Les DSP en renfort – Les données des délégataires de service public peuvent-elles être mises à disposition ? Oui, si elles appartiennent par contrat au délégant, ce qui est encore assez rare. Dans le cas contraire, leur ouverture nécessite l’autorisation du délégataire, qui n’est pas obligé de le faire gratuitement. Decaux, par exemple, s’y refuserait à l’heure actuelle.

Afin d’anticiper de tels refus, collectivités et intercos ont tout intérêt à négocier des accords à l’occasion des renouvellements de contrats de DSP.
A Rennes métropole, propriétaire des données de transports depuis dix ans, obtenir cet accord n’a pas posé de problème pour le nouveau contrat 2012-2017 : Keolis continuera d’alimenter gratuitement en données la plateforme d’open data [2], en temps réel. L’agglomération songe par ailleurs à la publication des informations sur les déchets en partenariat avec son délégataire, Sita.

Mais des données du territoire peuvent aussi provenir d’autres administrations, de l’Etat, voire d’associations, d’entreprises…
Claire Gallon, de Libertic, douche cependant les enthousiasmes, estimant que les préfectures, par exemple, n’ont pas suivi le mouvement, même lorsqu’elles se situent sur le territoire de collectivités qui avaient initié l’open data.
« Seule la préfecture de police de Paris est engagée [3], fournissant aujourd’hui des informations sur les zones de stationnement, la localisation des fourrières ou les places pour personnes invalides, mais pas sur les effectifs des polices municipales. »

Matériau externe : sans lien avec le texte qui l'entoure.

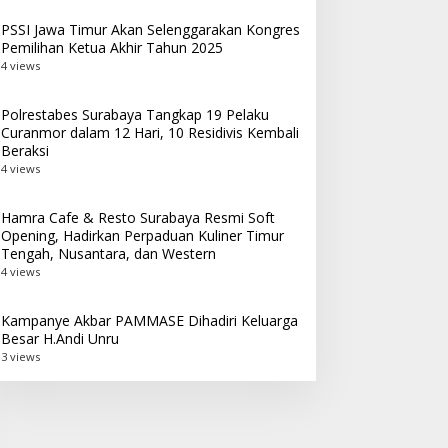
PSSI Jawa Timur Akan Selenggarakan Kongres
Pemilihan Ketua Akhir Tahun 2025
4 views
Polrestabes Surabaya Tangkap 19 Pelaku
Curanmor dalam 12 Hari, 10 Residivis Kembali
Beraksi
4 views
Hamra Cafe & Resto Surabaya Resmi Soft
Opening, Hadirkan Perpaduan Kuliner Timur
Tengah, Nusantara, dan Western
4 views
Kampanye Akbar PAMMASE Dihadiri Keluarga
Besar H.Andi Unru
3 views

L’exception Paca – Existe-t-il un début de modèle ? La région Paca a entraîné dans le sillage de sa plateforme [4] tous les partenaires de Marseille-Provence 2013 capitale européenne de la culture : la communauté urbaine, bien sûr, mais aussi les agences régionales du livre et du spectacle, Bouches-du-Rhône Tourisme, la chambre de commerce et d’industrie de Marseille, le comité régional du tourisme, le centre régional de l’information géographique, la fédération régionale des offices de tourisme, le port de Marseille, la régie culturelle régionale.

Ensuite, « l’ensemble des acteurs de Paca qui souhaiteront se joindre à ce mouvement » sont invités à le faire. La démarche de territoire est complète. Claire Gallon estime d’ailleurs que les sites regroupant des données d’associations, d’entreprises, de collectivités, etc., vont se multiplier, portés ou non par ces dernières.

Travailler ensemble – Les actuels contrats de DSP n’obligent pas les délégataires à fournir gratuitement leurs données. « Travaillons, par le biais d’Open data France [5], à un modèle de contrat », suggère Jean-Marie Bourgogne, directeur du programme « Montpellier territoire numérique ».

Quand les citoyens se prennent au jeu

Historiquement, l’open data était justifié par deux préoccupations : la création d’emplois par le développement de services et la transparence de la vie publique. Ce qui était moins envisagé, c’était la manière dont s’en saisiraient certains citoyens qui, ici et là, enrichissent d’eux-mêmes les données des collectivités (« crowdsourcing »), comme ces randonneurs de Loire-Atlantique lors de « cartoparties » coorganisées par le conseil général.

Selon Simon Chignard, consultant en usages du numérique, « ce qui nous manque, c’est l’application de la boucle de rétroaction : une organisation ouvre des données, qui servent ensuite à des tiers pour améliorer les actions de l’organisation… une sorte d’open data version 2 ».

Montpellier s’inscrit tout à fait dans cette logique pour la deuxième version du calculateur d’itinéraires pour personnes à mobilité réduite Handimap [6] : « Les données de la ville doivent être complétées par celles d’autres collectivités locales ou d’opérateurs privés. D’où les sorties sur le terrain d’associations de personnes handicapées pour alimenter Open street map [7] », explique Jean-Marie Bourgogne, directeur du programme « Montpellier territoire numérique ». Déjà, d’autres villes s’intéressent à cette démarche.